Now you’re ready to create working, production-ready code. However code is rarely good and may all the time be improved. A closing (non-compulsory, however extremely beneficial) step in creating code is optimization.

To optimize your code, you want to have the ability to observe what’s happening in it. To take action, we use instruments known as Profilers. They generate profiles of your code. It means a set of statistics that describes how typically and for the way lengthy varied components of this system executed. They make it attainable to determine bottlenecks and components of the code that eat too many sources. In different phrases, they present the place your code must be optimized.

As we speak, there’s such a proliferation of profilers in Python that the default profiler in Pycharm is named yappi for “But One other Python Profiler”.

This text is subsequently not an exhaustive record of all present profilers. On this article, I current a instrument for every side of the code we need to profile: reminiscence, time and CPU/GPU consumption. Different packages will probably be talked about with some references however is not going to be detailed.

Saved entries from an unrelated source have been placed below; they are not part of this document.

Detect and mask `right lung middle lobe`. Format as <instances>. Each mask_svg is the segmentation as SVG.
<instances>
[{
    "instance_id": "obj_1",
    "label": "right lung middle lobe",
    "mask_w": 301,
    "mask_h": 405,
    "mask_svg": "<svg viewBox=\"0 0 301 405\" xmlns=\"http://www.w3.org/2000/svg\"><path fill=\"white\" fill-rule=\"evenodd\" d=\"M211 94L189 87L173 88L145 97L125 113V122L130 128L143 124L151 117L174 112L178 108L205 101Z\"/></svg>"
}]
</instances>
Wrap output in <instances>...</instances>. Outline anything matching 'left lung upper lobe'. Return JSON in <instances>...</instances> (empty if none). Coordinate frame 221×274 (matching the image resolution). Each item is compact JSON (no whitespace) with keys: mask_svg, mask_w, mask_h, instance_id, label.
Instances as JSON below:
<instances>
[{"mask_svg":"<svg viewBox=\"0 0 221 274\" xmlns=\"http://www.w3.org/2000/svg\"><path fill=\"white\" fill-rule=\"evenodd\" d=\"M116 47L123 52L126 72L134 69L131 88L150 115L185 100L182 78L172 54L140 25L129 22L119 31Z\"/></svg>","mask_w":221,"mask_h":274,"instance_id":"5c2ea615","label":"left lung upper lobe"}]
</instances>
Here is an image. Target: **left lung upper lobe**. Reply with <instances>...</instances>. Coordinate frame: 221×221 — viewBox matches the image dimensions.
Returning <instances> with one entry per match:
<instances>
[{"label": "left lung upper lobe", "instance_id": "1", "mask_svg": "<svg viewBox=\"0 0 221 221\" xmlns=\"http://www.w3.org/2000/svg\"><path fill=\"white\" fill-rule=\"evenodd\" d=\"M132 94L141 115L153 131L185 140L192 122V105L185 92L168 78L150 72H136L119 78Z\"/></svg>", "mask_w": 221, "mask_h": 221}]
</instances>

I – Reminiscence profilers

Reminiscence profiling is the strategy of monitoring and evaluating a program’s reminiscence utilization whereas operating. This methodology helps builders to find reminiscence leaks, optimizing reminiscence utilization, and comprehending their packages’ reminiscence consumption patterns. Reminiscence profiling is essential to stop functions from utilizing extra reminiscence than needed and inflicting sluggish efficiency or crashes.

1/ memory-profiler

memory_profiler is an easy-to-use Python module designed to profile reminiscence utilization of a script. It is dependent upon psutil module. To put in the package deal, merely kind:

pip set up memory_profiler # (in your digital surroundings)
# or in case you use uv (what I encourage)
uv add memory_profiler

Profiling executable

One of many benefits of this package deal is that it isn’t restricted to pythonic use. It installs the mprof command that permits monitoring the exercise of any executable.

For example, you may monitor the reminiscence consummation of functions like ollama by operating this command:

mprof run ollama run gemma3:4b
# or with uv
mprof run ollama run gemma3:4b

To see the consequence, you must set up matplotlib first. Then, you may plot the recorded reminiscence profile of your executable by operating:

mprof plot
# or with uv
mprof run ollama run gemma3:4b

The graph then seems to be like this:

Output of the command mprof plot after the monitoring of the executable ollama run gemma3:4b (from the creator).

Profiling Python code

Let’s get again to what brings us right here, the monitoring of a Python code.

memory_profiler works with a line-by-line mode utilizing a easy decorator @profile. First, you beautify the curiosity operate and you then run the script. The output will probably be written on to the terminal. Contemplate the next monitoring.py script:

@profile
def my_func():
    a = [1] * (10 ** 6)
    b = [2] * (2 * 10 ** 7)
    del b
    return a


if __name__ == '__main__':
    my_func()

It is very important discover that it isn’t essential to import the package deal from memory_profiler import profile on the start of the script. On this case you must specify some particular arguments to the Python interpreter.

python-m memory_profiler monitoring.py # with an area between python and -m
# or
uv run -m memory_profiler monitoring.py

And you’ve got the next output with a line-by-line particulars:

Output of the command -m memory_profiler monitoring.py (from creator)

The output is a desk with 5 columns.

Line #: The road variety of the profiled code
Mem utilization: The reminiscence utilization of the Python interpreter after executing that line.
Increment: The change in reminiscence utilization in comparison with the earlier line.
Occurrences: The variety of occasions that line was executed.
Line Contents: The precise supply code.

This output may be very detailed and permits very superb monitoring of a selected operate.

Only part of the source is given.